The context in which this emergency occurs is that of a National Plan for Climate Change Adaptation (PNACC) approved in December 2023 but remaining substantially without funding. According to Legambiente and environmental organizations, the PNACC remained an "empty shell" during the 2025 budget law, with no allocation to implement the 361 identified actions.
The Plan identified Sicilian coasts as territory at the highest risk regarding the climate crisis, with increasingly violent meteorological events known as medicanes (tropical-characteristic cyclones in the Mediterranean). However, no financial resources were allocated to implement the coastal defense strategies provided for in the document.
Cyclone Harry is not an isolated event. According to studies by the Intergovernmental Panel on Climate Change (IPCC), 74 percent of extreme weather events have been made more probable or intense by climate change. Research published by Climameter highlighted that Cyclone Harry's winds were four to eight kilometers per hour stronger than what would have occurred in a climate without global warming.
The Mediterranean is one of the world's climate crisis hotspots, with rising water temperatures favoring the formation of increasingly violent and frequent medicanes. Legambiente Sicilia emphasized how damage recorded along the coasts results from a "downward slope" in which climate crisis cumulates with decades of uncontrolled development and urbanization choices that have eliminated natural defenses, such as sand dunes.
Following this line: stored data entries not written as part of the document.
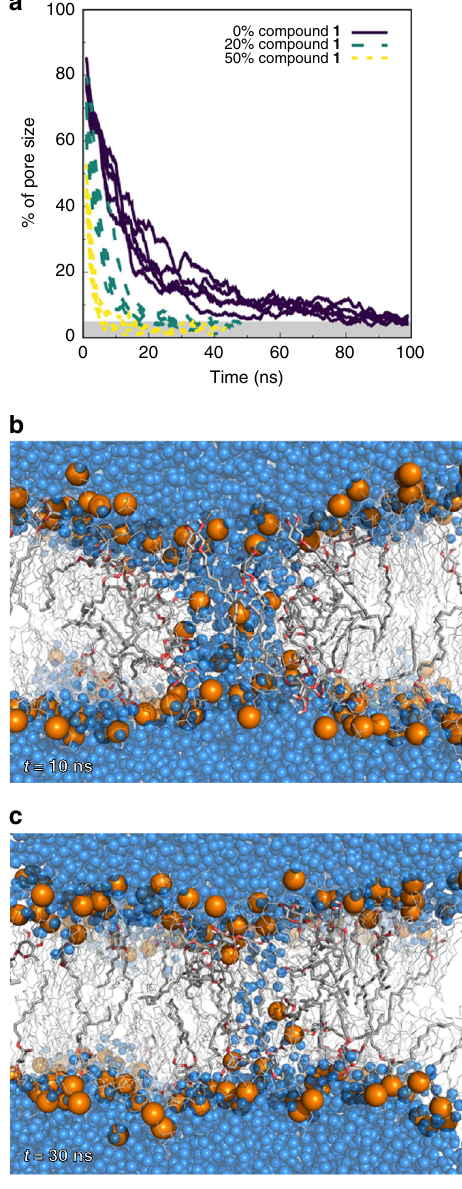
Fig. 4 Effect of compound 1 on the stability of pre-formed membrane pores. a Estimated size of pre-formed membrane pores over time without external surface tension. The fi ve replicates of each system, namely pure DMPC (control) and mixtures containing ~ 20% or 50% of compound 1 are presented. A full pore corresponds to a region with ~ 1800 water molecules between lea fl ets. The gray region represents very small pore sizes and, in many cases, complete closure of the pore. Pore size was estimated using the number of water molecules in the interior of the transmembrane cavity. The data are shown as a fl oating window average (2 ns) for clarity. A graphical representation of b a large pore and c a small pore is also shown for a 20% molar ratio mixture. DMPC molecules are shown as thin lines while those of compound 1 are shown as thicker sticks. Water molecules and phosphorus atoms are shown as blue and orange spheres,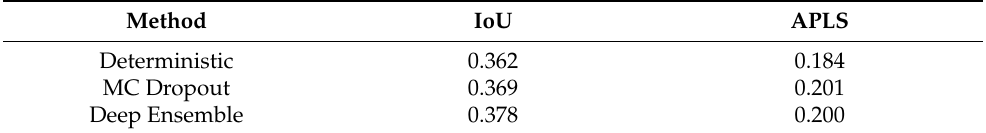
Table 1. Best model results on test data, selected from multiple training runs. Each score is the average over all image chips in the test set. MCD matches DEs on APLS, but DEs perform best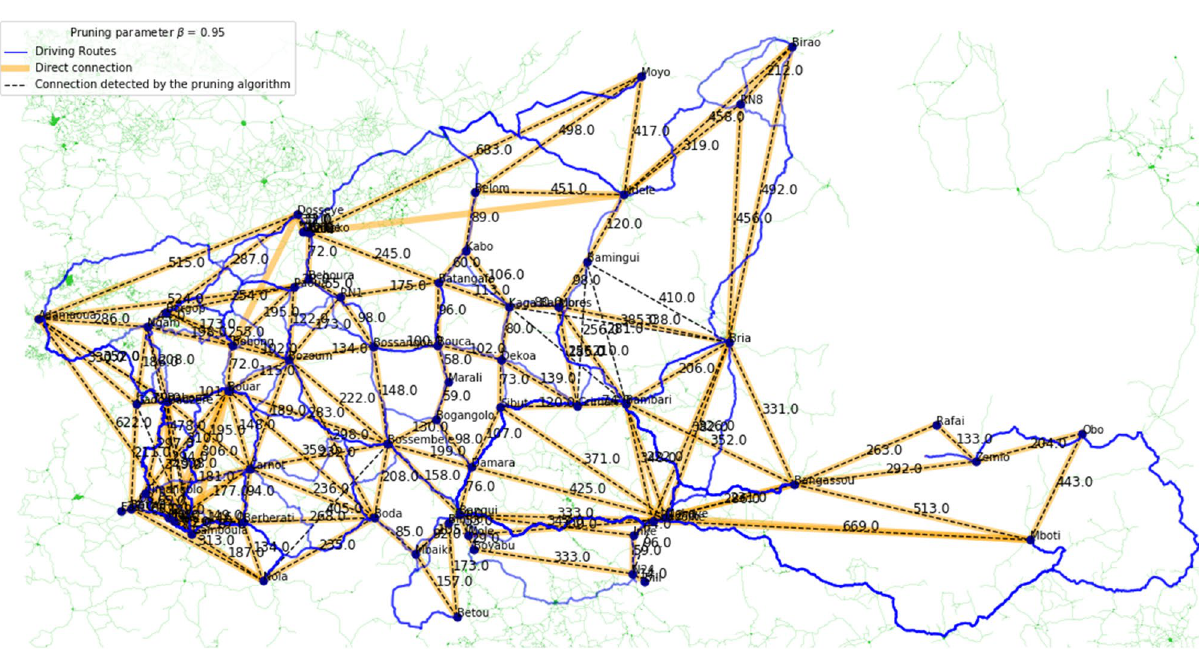
Figure 4. Connections of 62 locations in the Central African Republic with β = 0.95 .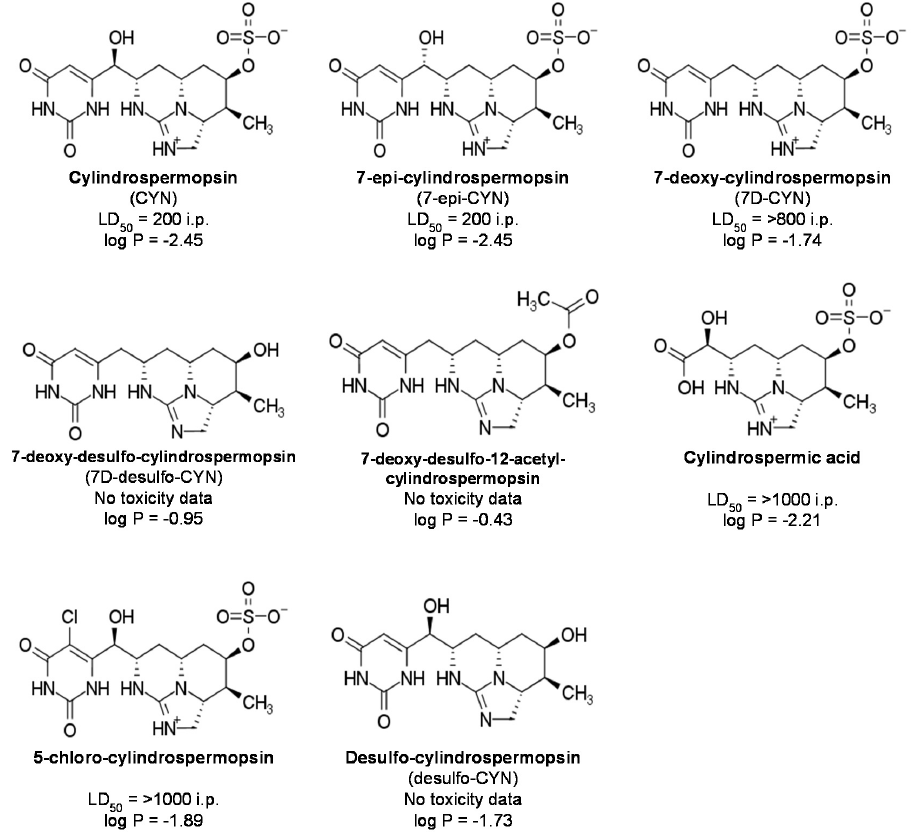
Figure 1. Structure, toxicity and theoretical log P of natural cyanotoxin cylindrospermopsin (CYN) alkaloids and degradation products. LD 50 (µg/kg) refers to the median lethal dose in mice, administered by intraperitoneal (i.p.) injection. Theoretical log P corresponds to the arithmetic mean of the values calculated by online cheminformatics tools (see Table S1 for details) [7–10]. Cylindrospermopsins (CYNs) are structural analogs of the originally reported CYN molecule.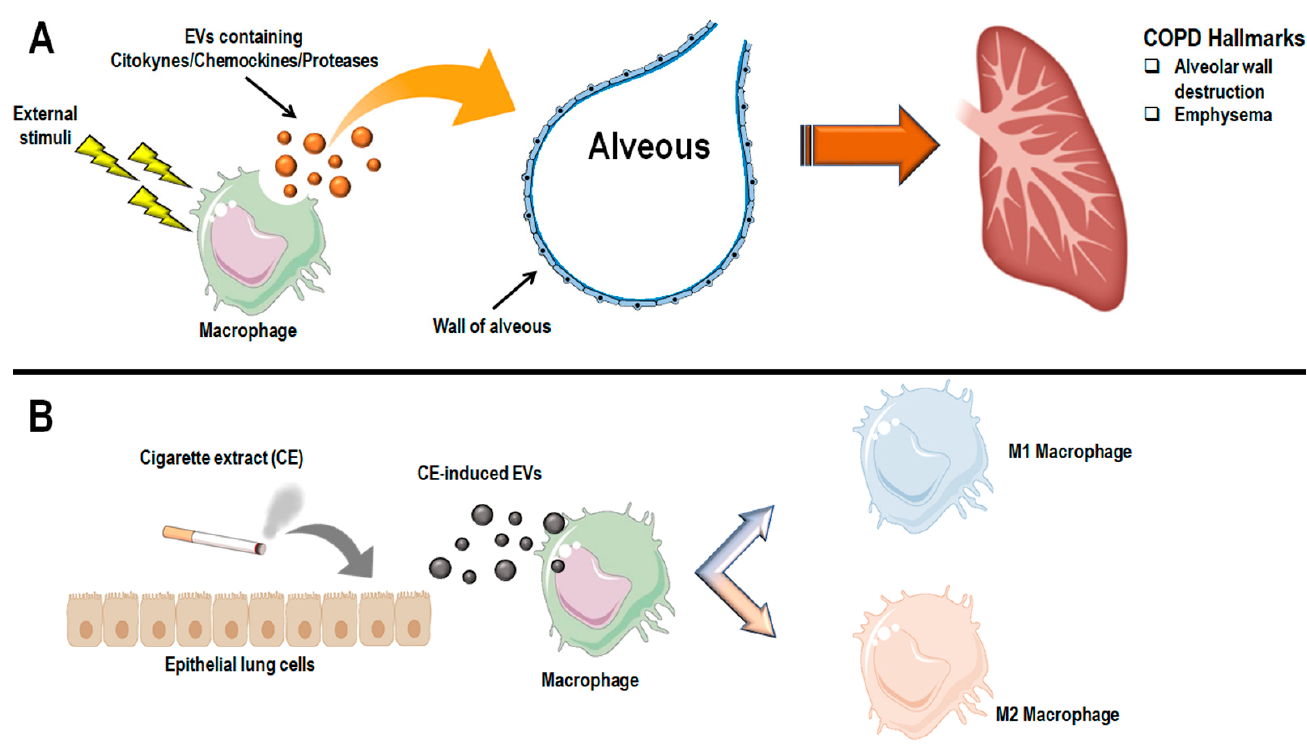
Figure 4. Macrophages are both producers and targets of extracellular vesicles (EVs). ( A ) Macrophage-derived EVs can contain inflammatory effector molecules (e.g., cytokines, chemokines, adhesion molecules, and proteases), which are involved in pathological hallmarks of COPD, such as alveolar wall destruction and emphysema [7,96,100,101]; ( B ) macrophages could also be the target of EVs. Emerging evidence shows that lung cells upon stimulation (e.g., cigarette extract) secrete EVs that target macrophages, influencing their polarization status and function [103–105,107].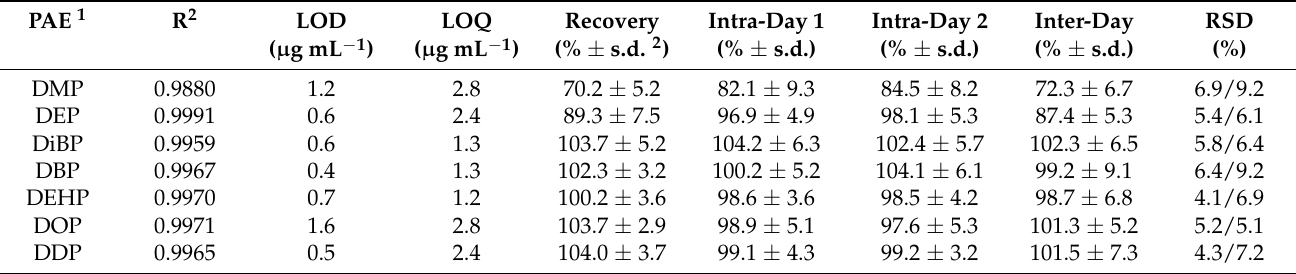
Table 3. Correlation coefficients (R 2 ) in the range 5–500 µ g mL − 1 , limit of detection (LOD), limit of quantification (LOQ), recoveries and intra-day and inter-day precision along with relative standard deviation (RSD) in coffee samples of each PAE investigated by means of UVA-DLLME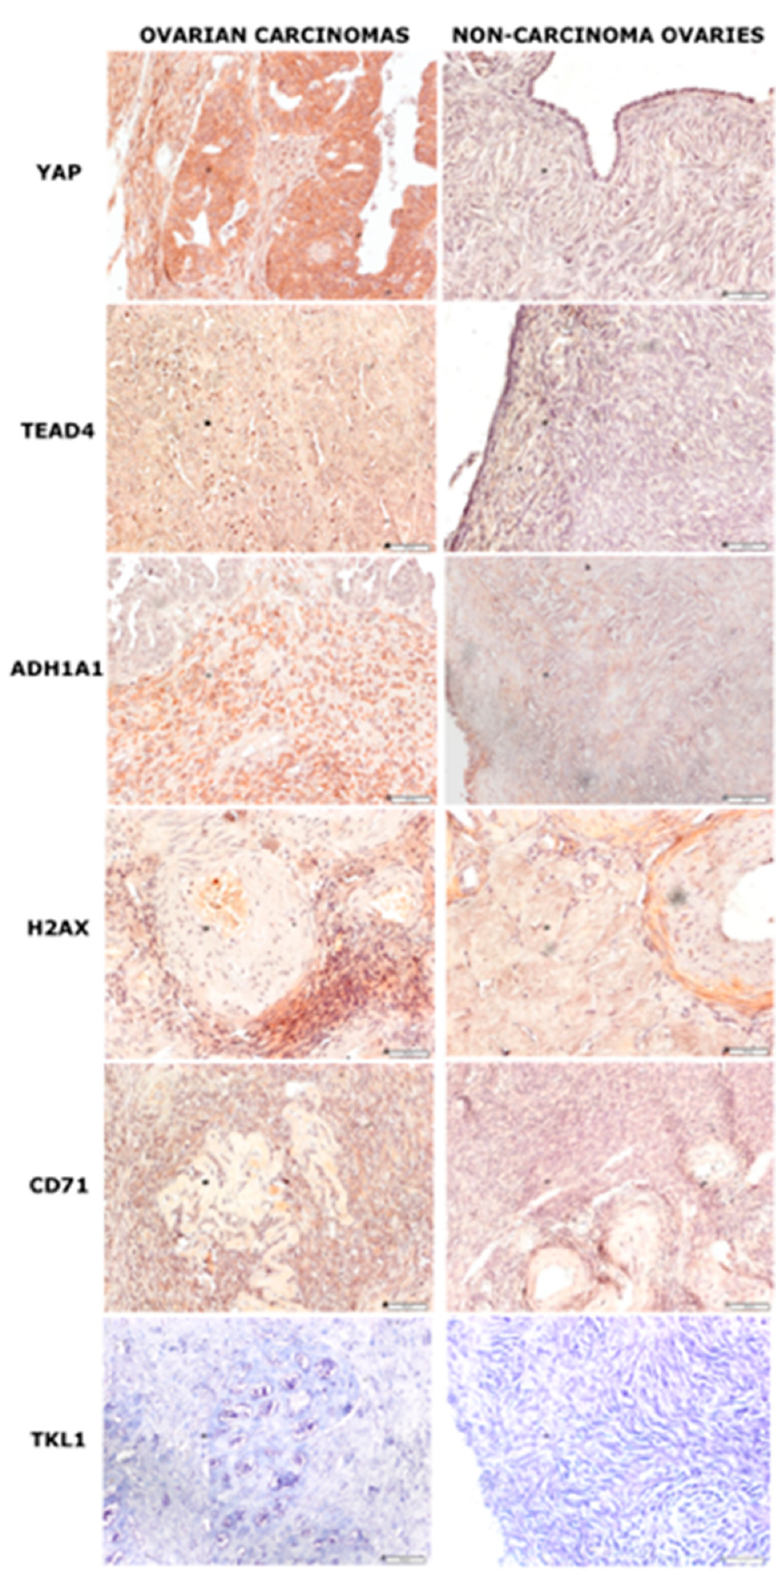
Figure 2. Immunohistochemical staining in ovarian carcinoma and non-carcinoma ovarian samples. Magnification: 20 × , scale bar: 50 µ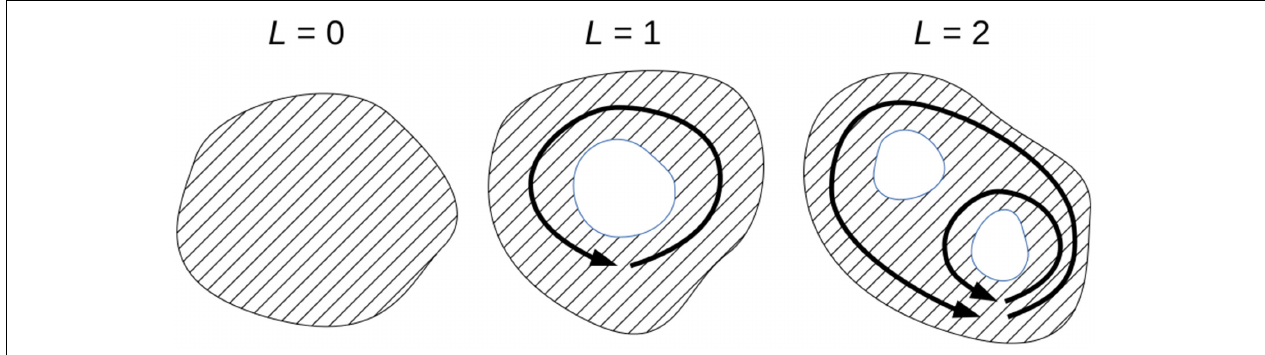
FIGURE 3 | Simply connected region (left, genus L = 0) and multiply connected regions with the genus L = 1 (middle) and L = 2 (right).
The Più Uno Sicilia movement has advanced a series of requests to the Government and Region. According to leader Ernesto Maria Ruffini, Sicily is not a "periphery to be forgotten between one emergency and another" but the "heart of the Mediterranean," exposed on the front lines to the climate crisis.
The movement demands immediate allocation of at least 500 million euros for the emergency, drawing from the National Emergency Fund and remodulating spending priorities. It also contests the contrast between the 14 billion euros allocated for the Strait of Messina Bridge and insufficient funds for damaged infrastructure.
Beyond this, Più Uno Sicilia demands suspension of mortgages, local taxes, and pension contributions for citizens and businesses in affected areas, with automatic procedures; an extraordinary plan to secure Sicilian coasts; immediate implementation of the PNACC with financial allocation; strict restrictions on construction along the shore and relocation plans for at-risk structures; settlement of indemnities to destroyed businesses within 90 days; establishment of a public dashboard showing in real time every euro allocated, committed, and disbursed.
Più Uno Sicilia has also requested that the Sicilian Region publish within 15 days a detailed report on funds allocated for the October 2024 Catania flooding (amount, committed, disbursed), funds for the 2024 drought emergency, and average disbursement times for indemnities to agricultural businesses.
The movement has sharply criticized the rhetoric of "a State close to its citizens" and the appointment of yet another extraordinary commissioner: "We do not accept talk of a 'gesture of solidarity' when families, businesses, and entire communities have lost everything."
The picture emerging from the data shows a situation where allocated funding covers a minimal fraction of the damage, where critical infrastructure remains vulnerable despite being theoretically identified by the PNACC, and where transparency on spending from previous emergency interventions remains opaque.
Experts warn that without an adequately funded adaptation plan and without a revision of urbanization choices that have left coasts rigid and unable to absorb the impact of storm surge, damage from the next emergency could be even greater. Sicily remains on the front lines of the climate crisis's effects, with medicanes becoming increasingly probable and violent.